Your assignment:
What you return must match the listing below exactly, minus any pictures.

Information:
--- START ---

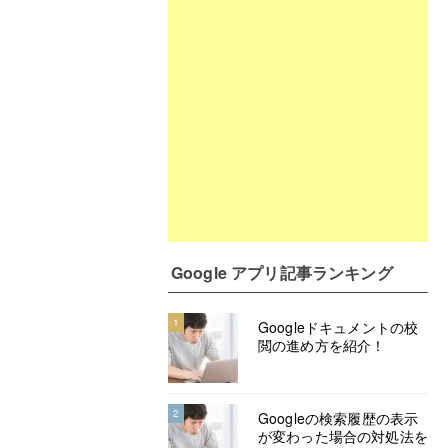
Google アプリ記事ランキング
1
Googleドキュメントの校
閲の進め方を紹介！
2
Googleの検索履歴の表示
が変わった場合の対処法を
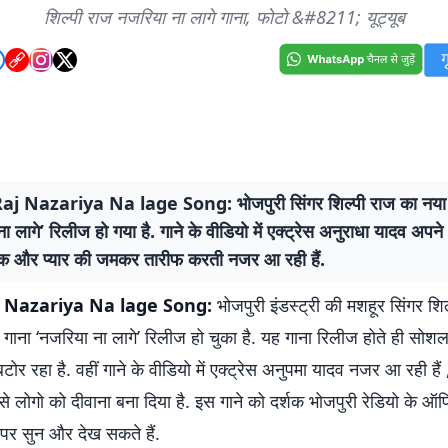
शिल्पी राज नजरिया ना लागे गाना, फोटो &#8211; यूट्यूब
aj Nazariya Na lage Song: भोजपुरी सिंगर शिल्पी राज का नया 
ा लागे’ रिलीज हो गया है. गाने के वीडियो में एक्ट्रेस अनुराधा यादव अपन
ुक और प्यार की जमकर तारीफ करती नजर आ रही हैं.
j Nazariya Na lage Song:
भोजपुरी इंडस्ट्री की मशहूर सिंगर शि
 गाना ‘नजरिया ना लागे’ रिलीज हो चुका है. यह गाना रिलीज होते ही सोश
 बटोर रहा है. वहीं गाने के वीडियो में एक्ट्रेस अनुपमा यादव नजर आ रही हैं , 
से लोगो को दीवाना बना दिया है. इस गाने को दर्शक भोजपुरी रेडियो के 
 पर सुन और देख सकते हैं.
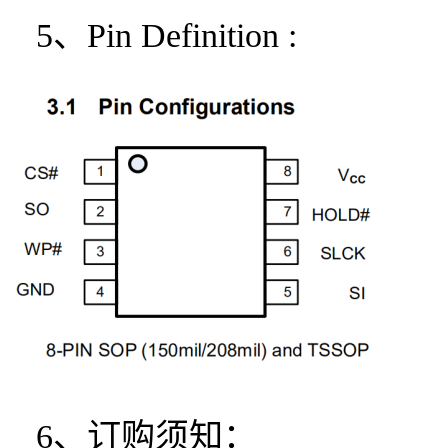
5、Pin Definition :
6、订购须知：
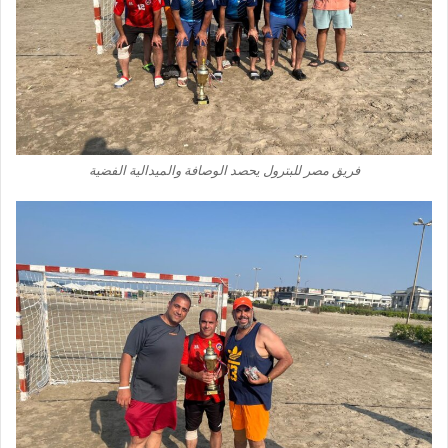
فريق مصر للبترول يحصد الوصافة والميدالية الفضية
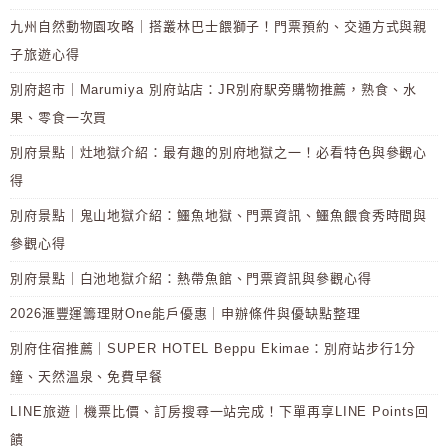
九州自然動物園攻略｜搭叢林巴士餵獅子！門票預約、交通方式與親
子旅遊心得
別府超市｜Marumiya 別府站店：JR別府駅旁購物推薦，熟食、水
果、零食一次買
別府景點｜灶地獄介紹：最有趣的別府地獄之一！必看特色與參觀心
得
別府景點｜鬼山地獄介紹：鱷魚地獄、門票資訊、鱷魚餵食秀時間與
參觀心得
別府景點｜白池地獄介紹：熱帶魚館、門票資訊與參觀心得
2026滙豐運籌理財One能戶優惠｜申辦條件與優缺點整理
別府住宿推薦｜SUPER HOTEL Beppu Ekimae：別府站步行1分
鐘、天然溫泉、免費早餐
LINE旅遊｜機票比價、訂房搜尋一站完成！下單再享LINE Points回
饋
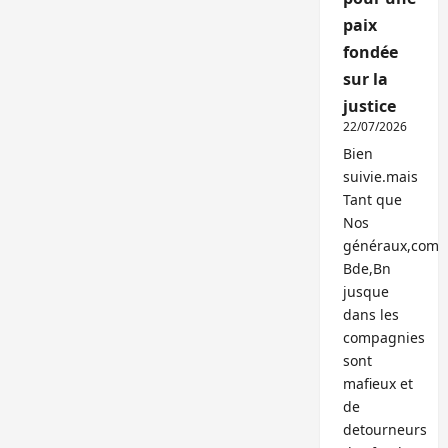
paix
fondée
sur la
justice
22/07/2026
Bien
suivie.mais
Tant que
Nos
généraux,com
Bde,Bn
jusque
dans les
compagnies
sont
mafieux et
de
detourneurs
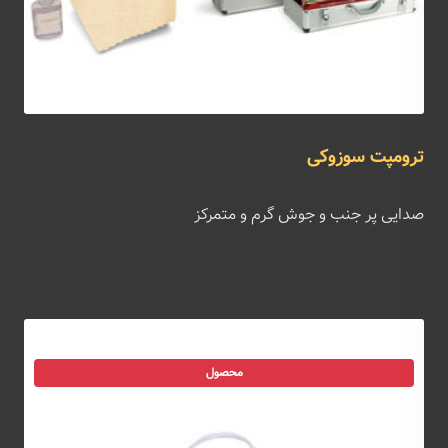
ترومپت سوزوکی
صدایی پر جنب و جوش گرم و متمرکز
محصول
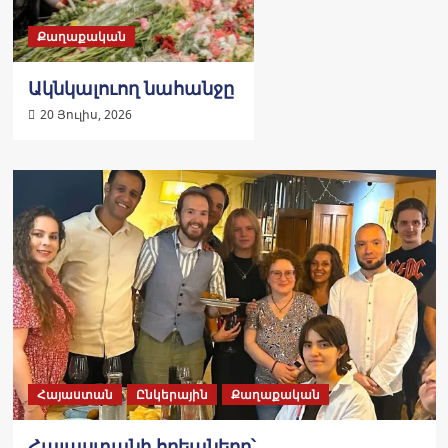
Քաղաքական
Ակնկալուող նահանջը
20 Յուլիս, 2026
Հայաստան
Ընկերային
Քաղաքական
Հայաստանի հրեաները՝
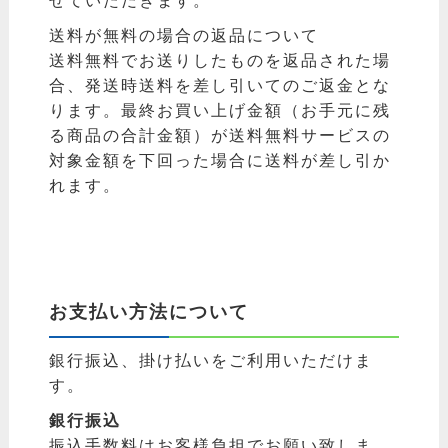
せていただきます。
送料が無料の場合の返品について
送料無料でお送りしたものを返品された場
合、発送時送料を差し引いてのご返金とな
ります。最終お買い上げ金額（お手元に残
る商品の合計金額）が送料無料サービスの
対象金額を下回った場合に送料が差し引か
れます。
お支払い方法について
銀行振込、掛け払いをご利用いただけま
す。
銀行振込
振込手数料はお客様負担でお願い致しま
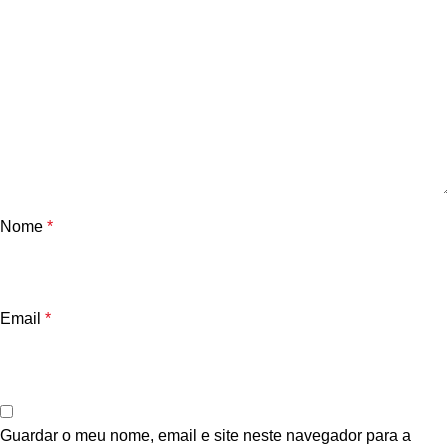
Nome
*
Email
*
Guardar o meu nome, email e site neste navegador para a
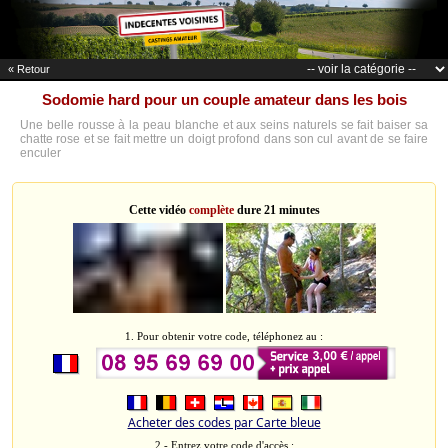
« Retour
Sodomie hard pour un couple amateur dans les bois
Une belle rousse à la peau blanche et aux seins naturels se fait baiser sa
chatte rose et se fait mettre un doigt profond dans son cul avant de se faire
enculer
Cette vidéo
complète
dure 21 minutes
1. Pour obtenir votre code, téléphonez au :
Acheter des codes par Carte bleue
2 - Entrez votre code d'accès :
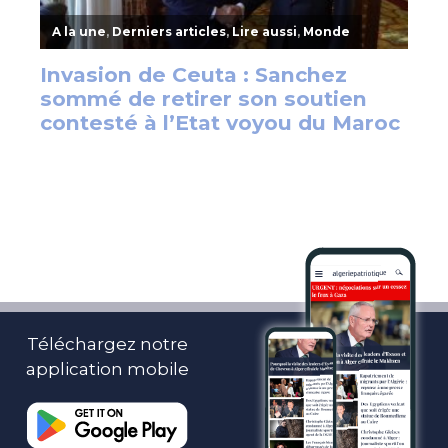
Téléchargez notre
application mobile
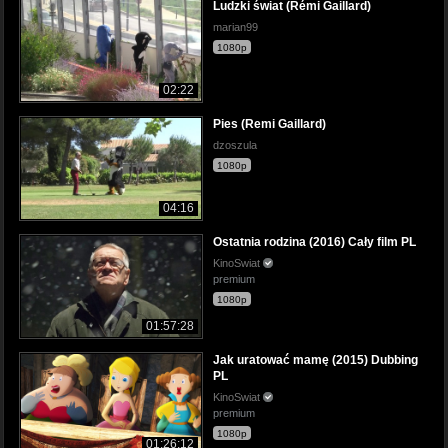
Ludzki świat (Rémi Gaillard)
marian99
1080p
02:22
Pies (Remi Gaillard)
dzoszula
1080p
04:16
Ostatnia rodzina (2016) Cały film PL
KinoSwiat
premium
1080p
01:57:28
Jak uratować mamę (2015) Dubbing
PL
KinoSwiat
premium
1080p
01:26:12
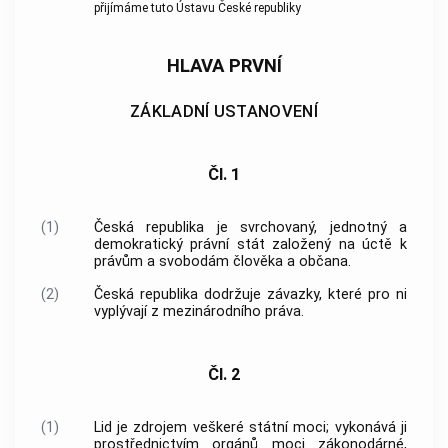
přijímáme tuto Ústavu České republiky
HLAVA PRVNÍ
ZÁKLADNÍ USTANOVENÍ
Čl. 1
(1)
Česká republika je svrchovaný, jednotný a
demokratický právní stát založený na úctě k
právům a svobodám člověka a občana.
(2)
Česká republika dodržuje závazky, které pro ni
vyplývají z mezinárodního práva.
Čl. 2
(1)
Lid je zdrojem veškeré státní moci; vykonává ji
prostřednictvím orgánů moci zákonodárné,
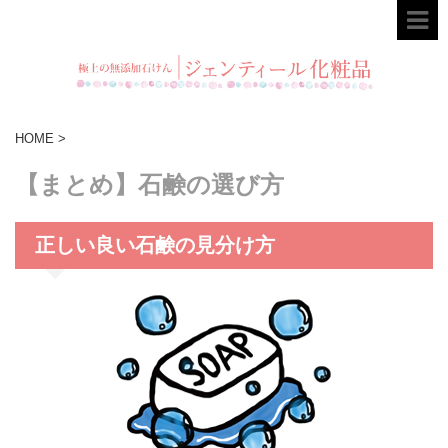
HOME
>
【まとめ】石鹸の選び方
正しい良い石鹸の見分け方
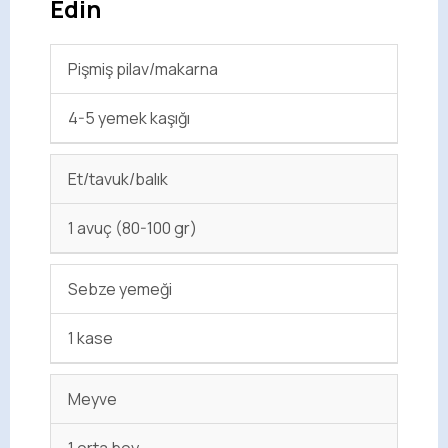
Edin
Pişmiş pilav/makarna
4-5 yemek kaşığı
Et/tavuk/balık
1 avuç (80-100 gr)
Sebze yemeği
1 kase
Meyve
1 orta boy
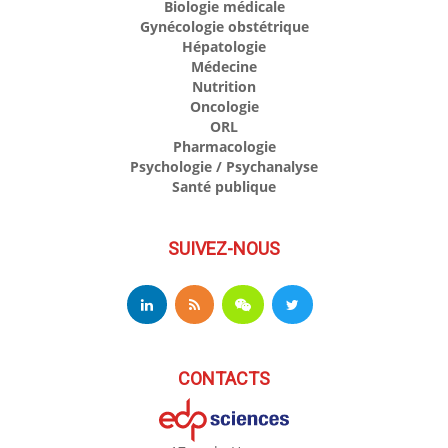
Biologie médicale
Gynécologie obstétrique
Hépatologie
Médecine
Nutrition
Oncologie
ORL
Pharmacologie
Psychologie / Psychanalyse
Santé publique
SUIVEZ-NOUS
CONTACTS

--- END ---

Response:
Google アプリ記事ランキング
1
Googleドキュメントの校
閲の進め方を紹介！
2
Googleの検索履歴の表示
が変わった場合の対処法を
शिल्पी राज नजरिया ना लागे गाना, फोटो &#8211; यूट्यूब
aj Nazariya Na lage Song: भोजपुरी सिंगर शिल्पी राज का नया 
ा लागे’ रिलीज हो गया है. गाने के वीडियो में एक्ट्रेस अनुराधा यादव अपन
ुक और प्यार की जमकर तारीफ करती नजर आ रही हैं.
j Nazariya Na lage Song:
भोजपुरी इंडस्ट्री की मशहूर सिंगर शि
 गाना ‘नजरिया ना लागे’ रिलीज हो चुका है. यह गाना रिलीज होते ही सोश
 बटोर रहा है. वहीं गाने के वीडियो में एक्ट्रेस अनुपमा यादव नजर आ रही हैं , 
से लोगो को दीवाना बना दिया है. इस गाने को दर्शक भोजपुरी रेडियो के 
 पर सुन और देख सकते हैं.
5、Pin Definition :
6、订购须知：
فريق مصر للبترول يحصد الوصافة والميدالية الفضية
九州自然動物園攻略｜搭叢林巴士餵獅子！門票預約、交通方式與親
子旅遊心得
別府超市｜Marumiya 別府站店：JR別府駅旁購物推薦，熟食、水
果、零食一次買
別府景點｜灶地獄介紹：最有趣的別府地獄之一！必看特色與參觀心
得
別府景點｜鬼山地獄介紹：鱷魚地獄、門票資訊、鱷魚餵食秀時間與
參觀心得
別府景點｜白池地獄介紹：熱帶魚館、門票資訊與參觀心得
2026滙豐運籌理財One能戶優惠｜申辦條件與優缺點整理
別府住宿推薦｜SUPER HOTEL Beppu Ekimae：別府站步行1分
鐘、天然溫泉、免費早餐
LINE旅遊｜機票比價、訂房搜尋一站完成！下單再享LINE Points回
饋
paix
fondée
sur la
justice
22/07/2026
Bien
suivie.mais
Tant que
Nos
généraux,com
Bde,Bn
jusque
dans les
compagnies
sont
mafieux et
de
detourneurs
ترومپت سوزوکی
صدایی پر جنب و جوش گرم و متمرکز
محصول
Քաղաքական
Ակնկալուող նահանջը
20 Յուլիս, 2026
Հայաստան
Ընկերային
Քաղաքական
Հայաստանի հրեաները՝
せていただきます。
送料が無料の場合の返品について
送料無料でお送りしたものを返品された場
合、発送時送料を差し引いてのご返金とな
ります。最終お買い上げ金額（お手元に残
る商品の合計金額）が送料無料サービスの
対象金額を下回った場合に送料が差し引か
れます。
お支払い方法について
銀行振込、掛け払いをご利用いただけま
す。
銀行振込
振込手数料はお客様負担でお願い致しま
Nome
*
Email
*
Guardar o meu nome, email e site neste navegador para a
« Retour
Sodomie hard pour un couple amateur dans les bois
Une belle rousse à la peau blanche et aux seins naturels se fait baiser sa
chatte rose et se fait mettre un doigt profond dans son cul avant de se faire
enculer
Cette vidéo
complète
dure 21 minutes
1. Pour obtenir votre code, téléphonez au :
Acheter des codes par Carte bleue
2 - Entrez votre code d'accès :
Téléchargez notre
application mobile
Ludzki świat (Rémi Gaillard)
marian99
1080p
02:22
Pies (Remi Gaillard)
dzoszula
1080p
04:16
Ostatnia rodzina (2016) Cały film PL
KinoSwiat
premium
1080p
01:57:28
Jak uratować mamę (2015) Dubbing
PL
KinoSwiat
premium
1080p
01:26:12
přijímáme tuto Ústavu České republiky
HLAVA PRVNÍ
ZÁKLADNÍ USTANOVENÍ
Čl. 1
(1)
Česká republika je svrchovaný, jednotný a
demokratický právní stát založený na úctě k
právům a svobodám člověka a občana.
(2)
Česká republika dodržuje závazky, které pro ni
vyplývají z mezinárodního práva.
Čl. 2
(1)
Lid je zdrojem veškeré státní moci; vykonává ji
prostřednictvím orgánů moci zákonodárné,
HOME
>
【まとめ】石鹸の選び方
正しい良い石鹸の見分け方
Edin
Pişmiş pilav/makarna
4-5 yemek kaşığı
Et/tavuk/balık
1 avuç (80-100 gr)
Sebze yemeği
1 kase
Meyve
1 orta boy
Biologie médicale
Gynécologie obstétrique
Hépatologie
Médecine
Nutrition
Oncologie
ORL
Pharmacologie
Psychologie / Psychanalyse
Santé publique
SUIVEZ-NOUS
CONTACTS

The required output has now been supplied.